Gide musicien

 

« Repris, ces derniers jours, quelques Etudes de Chopin délaissées depuis longtemps (les deux en la bémol en particulier, dixième du premier cahier et première du deuxième), parce que, et sans doute bien à tort, elles me semblaient de moindre profit, et, de plus, d’un charme assez banal. Fort étonné de ce que Jachimecki dit de la première de celles-ci, et Hans de Bülow qu’il cite : « Quiconque saura exécuter cette étude, d’une manière vraiment parfaite, pourra se flatter d’avoir atteint la cime la plus élevée du Parnasse de l’art su piano, car c’est peut-être la plus difficile de tout le recueil ». Etc. – Difficulté sournoise et dont on ne peut triompher qu’après l’avoir bien saisie.



 

 

Beaucoup travaillé également, pour la mener à bien celle en fa majeur (troisième du second cahier) si exquise dans sa mystérieuse simplicité, et si importante pour obtenir cette souplesse particulière et délicatesse du poignet, exigée par la technique de Chopin, insoupçonnée par Bach et même par Beethoven ou Mozart.
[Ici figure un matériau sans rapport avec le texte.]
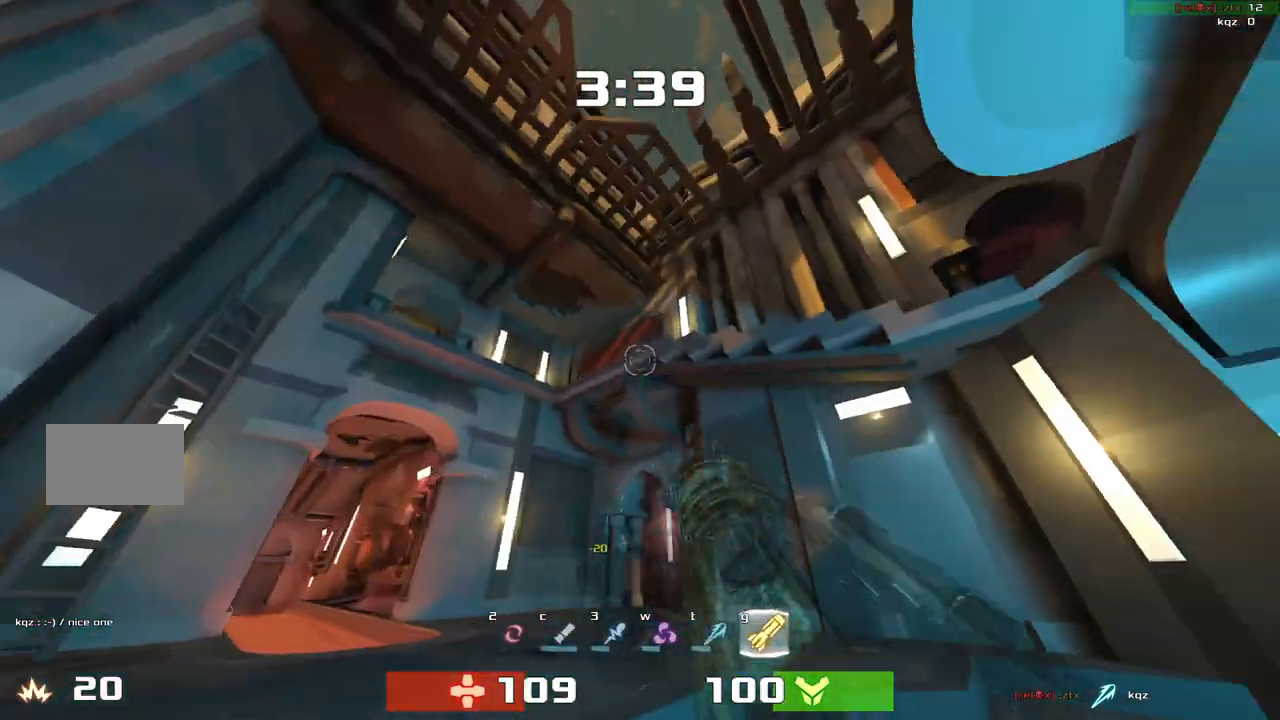
{"keys": ["left"], "events": [[233, "down", "up"]]}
Cette musique de Chopin fait appel à des qualités si spéciales et si contraires à celles que réclame l’exécution des œuvres de Bach, que, repassant ensuite la Grande fugue en si mineur pour orgue (de mémoire car je n’ai pas ici le cahier de Liszt ; mais j’ai la joie de m’en souvenir parfaitement encore), j’avais quelque mal à la bien jouer et il me semblait être revenu loin en arrière. Ce qui fait que, ce matin, je quitte Chopin pour me remettre au Clavecin bien tempéré ; avec quelque peine et, par conséquent, grand profit ».  André Gide, Fragments du journal, Notes sur Chopin, Paris, Gallimard, 2010.